■ **CONSIGNE DE TRAVAIL A**: Recopiez le passage de la note de lecture sur le livre de Nadia Remadna qui va de « Note de lecture » à « 255 p., 17 €. », ces deux passages compris.
■ **CONSIGNE DE TRAVAIL B**: Dans la note de lecture sur le livre de Nadia Remadna, relevez les trois qualités en lesquelles, selon le texte, elle témoigne de ce qu'elle voit chaque jour dans son quartier.
■ **CONSIGNE DE TRAVAIL C**: Poursuivez la note de lecture sur le livre de Nadia Remadna à partir de sa dernière phrase.

■ **EXTRAIT FOURNI**:
"""

Note de lecture

N. Remadna : Mère Courage en banlieue

par Claude Ruche 22 février 2016

Nadia Remadna, Comment j’ai sauvé mes enfants, Calman-Levy, 255 p., 17 €.

Autant le dire tout de suite, lorsqu’une femme du peuple accède à la parole publique, le résultat est souvent extrêmement rafraichissant. L’Histoire et la littérature gardent le souvenir de l’épouse du maréchal Lefèbvre qui fut cantinière avant de devenir duchesse et d’intégrer la cour impériale. Son vocabulaire et ses manières populaires y firent sensation et elle était une des rares personnes à tenir tête à l’Empereur qui l’appréciait pour sa franchise et son franc-parler. Victorien Sardou la fit passer à la postérité sous le nom de "Madame Sans-Gêne".

Nadia Remadna est de cette trempe. C’est une femme de caractère, de celles que l’on ne peut pas endormir avec de belles phrases parce qu’elle a les yeux grand ouverts et le courage de regarder le monde tel qu’il est. N’ayant eu d’autre choix que celui de se battre, souvent seule contre tous, c’est en femme, en mère et en citoyenne qu’elle témoigne de ce qu’elle voit chaque jour dans son quartier. Le résultat est décapant, sans concession et tout rempli de cette verve populaire qui fit les beaux jours du cinéma français et la fortune de Michel Audiard.

C’est le récit d’une mère Courage qui n’a pas le temps de s’encombrer du politiquement correct mais qui sait tendre un miroir à ses contemporains. Le résultat est jubilatoire, même si les premières pages sont déstabilisantes, certainement à cause de cette sagesse populaire que nous avions oubliée et qui sait si bien mettre le doigt sur ce que nous ne voulons pas voir.

Pour Nadia, les réponses qui sont données, quelles soient politiques ou sociales, ne sont pas au niveau des problèmes rencontrés. C’est pourquoi elle a créé la Brigade des mères à Sevran dans le 93 où elle réside avec sa famille. Voyant la situation des habitants se dégrader chaque jour un peu plus, elles ont décidé de prendre les choses en main. Qu’il s’agisse d’un patron qui ne veut pas payer une voisine qui a travaillé pour lui, d’une baston entre des jeunes, de trafiquants de drogues ou de caïds qui n’ont peur de personne, ou d’une facture qui tombe mal, elle sont partout et osent tout car dans une société qui ne respecte plus rien, on respecte toujours sa mère et c’est sur ce pouvoir qu’elles ont fondé leurs actions.

"""

[Éléments issus d'une source de données]
"""

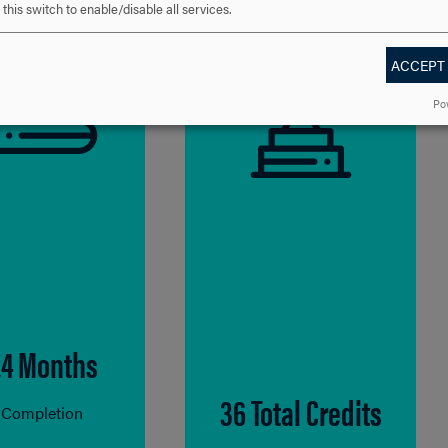
this switch to enable/disable all services.
ACCEPT
Po
24 Months
36 Total Credits
 Completion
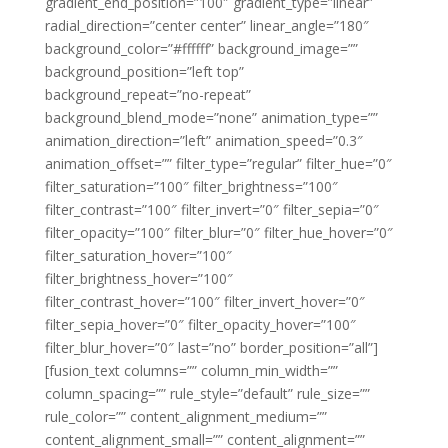
gradient_end_position=”100″ gradient_type=”linear”
radial_direction=”center center” linear_angle=”180″
background_color=”#ffffff” background_image=””
background_position=”left top”
background_repeat=”no-repeat”
background_blend_mode=”none” animation_type=””
animation_direction=”left” animation_speed=”0.3″
animation_offset=”” filter_type=”regular” filter_hue=”0″
filter_saturation=”100″ filter_brightness=”100″
filter_contrast=”100″ filter_invert=”0″ filter_sepia=”0″
filter_opacity=”100″ filter_blur=”0″ filter_hue_hover=”0″
filter_saturation_hover=”100″
filter_brightness_hover=”100″
filter_contrast_hover=”100″ filter_invert_hover=”0″
filter_sepia_hover=”0″ filter_opacity_hover=”100″
filter_blur_hover=”0″ last=”no” border_position=”all”]
[fusion_text columns=”” column_min_width=””
column_spacing=”” rule_style=”default” rule_size=””
rule_color=”” content_alignment_medium=””
content_alignment_small=”” content_alignment=””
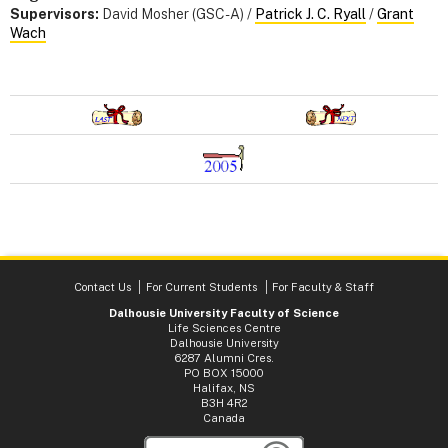
Supervisors:
David Mosher (GSC-A) /
Patrick J. C. Ryall
/
Grant
Wach
Contact Us
For Current Students
For Faculty & Staff
Dalhousie University Faculty of Science
Life Sciences Centre
Dalhousie University
6287 Alumni Cres.
PO BOX 15000
Halifax, NS
B3H 4R2
Canada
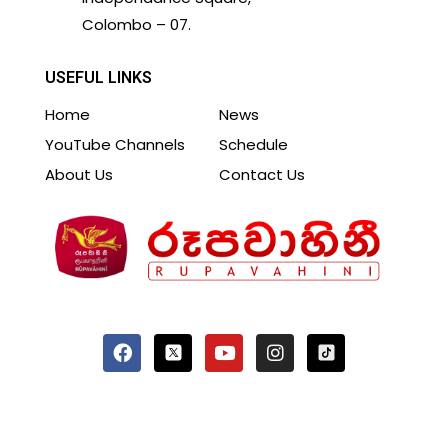
Colombo – 07.
USEFUL LINKS
Home
News
YouTube Channels
Schedule
About Us
Contact Us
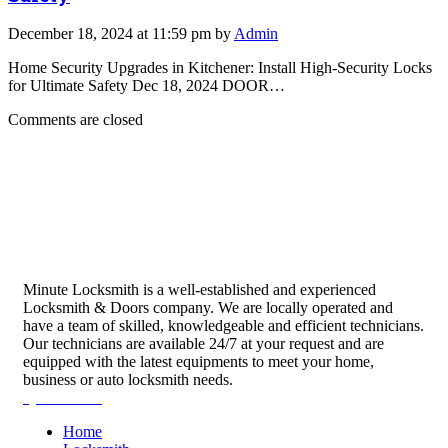
December 18, 2024 at 11:59 pm by
Admin
Home Security Upgrades in Kitchener: Install High-Security Locks
for Ultimate Safety Dec 18, 2024 DOOR…
Comments are closed
Minute Locksmith is a well-established and experienced
Locksmith & Doors company. We are locally operated and
have a team of skilled, knowledgeable and efficient technicians.
Our technicians are available 24/7 at your request and are
equipped with the latest equipments to meet your home,
business or auto locksmith needs.
Quick Links
Home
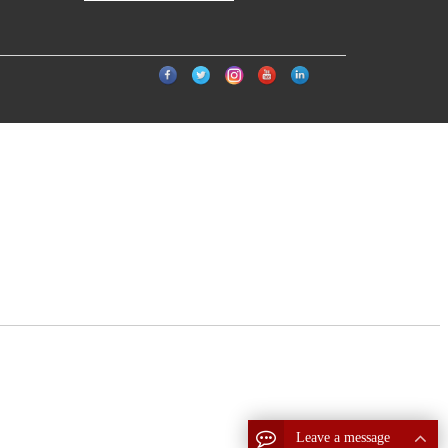
Leave a message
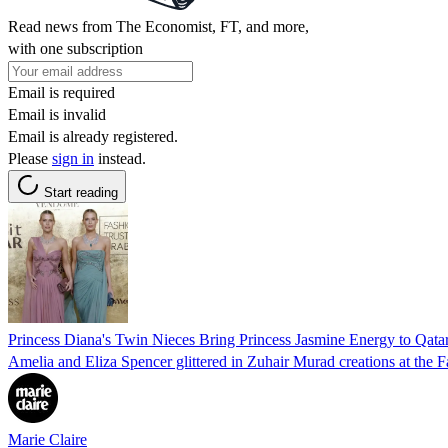
Read news from The Economist, FT, and more,
with one subscription
Email is required
Email is invalid
Email is already registered.
Please
sign in
instead.
Start reading
Princess Diana's Twin Nieces Bring Princess Jasmine Energy to Qat
Amelia and Eliza Spencer glittered in Zuhair Murad creations at the 
Marie Claire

"""

■ **RÉSULTAT DE L'EXERCICE A**:
Note de lecture

N. Remadna : Mère Courage en banlieue

par Claude Ruche 22 février 2016

Nadia Remadna, Comment j’ai sauvé mes enfants, Calman-Levy, 255 p., 17 €.

■ **RÉSULTAT DE L'EXERCICE B**:
en femme
en mère
en citoyenne

■ **RÉSULTAT DE L'EXERCICE C**:
Dans ce livre témoignage, rédigé avec Daniel Bernard, grand reporter à Marianne, Nadia Remadna raye trente ans de langue de bois et dénonce toutes les dérives d’une société qui ne croit plus en rien. Parce qu’elle est libre et qu’elle n’a rien à perdre, elle vide son sac. Les enseignants, les travailleurs sociaux, les politiques, les fonctionnaires, les jeunes, tout le monde en prend pour son grade. Stéphane Gatignon, le maire de Sevran, se fait rhabiller en un chapitre, digne de Ferdinand Bardamu. C’est pas que Nadia soit méchante, mais on sent qu’elle est exaspérée et surtout, qu’elle déteste les "imbéciles". Même traitement pour Clémentine Autain qui se fait descendre en flammes : "Cette meuf tu peux tout lui demander, en fait, sauf lui demander qu’elle t’écoute". Grâce à Clémentine, dit-elle, le gros macho arriéré a touché des subventions pour son association et "Clémentine, aujourd’hui, elle distribue des tracts à la sortie des mosquées". Sarkozy... blablabla. Hollande qui l’a reçu pour la Journée de la Femme, lui a promis de venir la voir à Sevran et elle l’attend de pied ferme.

La Brigade des mères c’est imposée parce que l’espoir a déserté la banlieue et Nadia et ses copines ont bien compris que le vent des discours politiques ne règle aucun problème du quotidien. C’est qu’à Sevran et dans tous les quartiers populaires, on a pas le temps de réfléchir au concept du "vivre ensemble" parce que l’on est sur la survie, sur la peur et sur l’épuisement. Mais ne comprendront vraiment que ceux qui ont vu leur mère pleurer, chaque fin de mois parce qu’il n’y avait plus rien à manger et plus d’argent.

Le livre de Nadia Remadna résonne comme le cri de désespoir de la banlieue qui, abandonnée de tous, ne peut compter que sur elle-même. C’est aussi le cri de toutes les femmes victimes de violences et de relégation sociale. Dans cette jungle urbaine, les mères qui craignaient que leurs enfants tombent dans la délinquance ont maintenant peur qu’ils deviennent terroristes.